7 When we fail to get on board with women’s issues
Charmed actress Rose McGowan sparked a huge debate when she slammed gay men for their lack of interest in feminism in a 2014 interview, saying:. ‘I have heard nobody in the gay community, no gay males, standing up for women on any level.’
She added: ‘There is Sharia law active in Saudi Arabia, there’s a woman who’s about to be stoned – I have not heard [AIDS activist] Cleve Jones discuss her, and nor will he.
‘[…] When the equal pay act was shut down by Republicans in the Senate, not a single man mentioned that. I see now people who have basically fought for the right to stand on top of a float wearing an orange Speedo and take molly [MDMA].’ She’s since apologized for her words, but not her message. Does she have a point?

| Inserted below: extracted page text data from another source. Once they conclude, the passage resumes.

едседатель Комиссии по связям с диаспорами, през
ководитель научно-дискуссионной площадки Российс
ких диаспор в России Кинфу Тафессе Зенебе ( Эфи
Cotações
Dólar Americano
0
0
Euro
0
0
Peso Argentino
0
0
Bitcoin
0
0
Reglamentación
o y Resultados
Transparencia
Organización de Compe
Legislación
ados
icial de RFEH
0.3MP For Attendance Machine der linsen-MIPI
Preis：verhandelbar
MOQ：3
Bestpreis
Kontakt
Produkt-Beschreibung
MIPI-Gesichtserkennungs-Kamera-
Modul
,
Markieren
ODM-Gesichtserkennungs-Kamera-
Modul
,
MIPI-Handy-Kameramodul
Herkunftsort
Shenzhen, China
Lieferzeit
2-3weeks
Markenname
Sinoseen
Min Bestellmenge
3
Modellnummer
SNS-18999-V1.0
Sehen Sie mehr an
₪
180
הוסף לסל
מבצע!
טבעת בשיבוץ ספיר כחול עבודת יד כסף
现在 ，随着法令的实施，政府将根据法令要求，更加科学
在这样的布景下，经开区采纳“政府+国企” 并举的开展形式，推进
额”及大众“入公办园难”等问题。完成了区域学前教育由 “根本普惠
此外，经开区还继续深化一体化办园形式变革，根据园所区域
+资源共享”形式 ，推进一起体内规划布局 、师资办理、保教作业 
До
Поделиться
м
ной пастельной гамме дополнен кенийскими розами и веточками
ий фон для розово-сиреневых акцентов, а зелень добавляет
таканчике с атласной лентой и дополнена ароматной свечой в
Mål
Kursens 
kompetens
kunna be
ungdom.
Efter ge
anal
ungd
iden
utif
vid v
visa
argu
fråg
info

8 When we refuse to consider alternative views on drag
The suggestion that drag is inherently misogynistic is a hard pill to swallow, even for me. But it’s not without its critics. Some even compare it to racial or cultural appropriation, like blackface or yellowface.

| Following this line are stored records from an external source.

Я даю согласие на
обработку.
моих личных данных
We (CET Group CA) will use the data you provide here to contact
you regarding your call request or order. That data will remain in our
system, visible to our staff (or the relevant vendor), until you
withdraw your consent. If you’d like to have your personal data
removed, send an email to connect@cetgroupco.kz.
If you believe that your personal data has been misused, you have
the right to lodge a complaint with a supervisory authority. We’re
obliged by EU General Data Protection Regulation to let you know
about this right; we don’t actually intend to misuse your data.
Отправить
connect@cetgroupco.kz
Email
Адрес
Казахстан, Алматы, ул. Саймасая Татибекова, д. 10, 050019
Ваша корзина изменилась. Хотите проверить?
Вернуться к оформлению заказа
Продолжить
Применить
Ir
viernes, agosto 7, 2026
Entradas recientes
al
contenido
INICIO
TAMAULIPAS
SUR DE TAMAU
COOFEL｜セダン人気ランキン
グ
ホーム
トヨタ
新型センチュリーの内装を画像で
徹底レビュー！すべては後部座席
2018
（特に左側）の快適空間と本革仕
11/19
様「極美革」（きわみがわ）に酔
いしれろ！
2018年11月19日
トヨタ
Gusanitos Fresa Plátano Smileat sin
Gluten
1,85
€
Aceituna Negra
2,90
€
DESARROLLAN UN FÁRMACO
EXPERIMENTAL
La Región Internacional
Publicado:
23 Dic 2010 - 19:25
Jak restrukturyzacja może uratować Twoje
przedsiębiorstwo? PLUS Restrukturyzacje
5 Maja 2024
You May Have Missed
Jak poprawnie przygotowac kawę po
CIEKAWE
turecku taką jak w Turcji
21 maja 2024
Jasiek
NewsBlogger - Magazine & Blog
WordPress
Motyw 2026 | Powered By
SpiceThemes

Taking it on a case-by-case basis, there are definitely acts who paint cruel portraits of women, that emphasize rather than subvert society’s pressures. Why do the fat/grotesque queens act less confident? And why do the hot/sexy/’fishy’ ones act bitchy/dumb?
9 When we treat them like a cliche, i.e. a fag hag
Love it or loathe it, Will and Grace is back. I adored the show at the time, but queer culture ages in dog years. By today’s standards, the show’s early depiction of gay male-straight female friendship looks positively prehistoric. It’ll certainly be interesting to see how the dynamic between the core four characters has evolved in the writers’ eyes.
I’m less hot on this one, because my female friends are hugely important to me, and I know them well enough that we can make fun of the cliche (which goes both ways – ever heard of the expression ‘fag bangle’?).
But the myth that women – straight women, especially – need gay male friends is so patronising. So much so, a matchmaking website called ‘Every Girl Needs a Gay‘ popped up in 2015. It was roundly ridiculed and now no longer exists. Which, hopefully, is a sign of progress.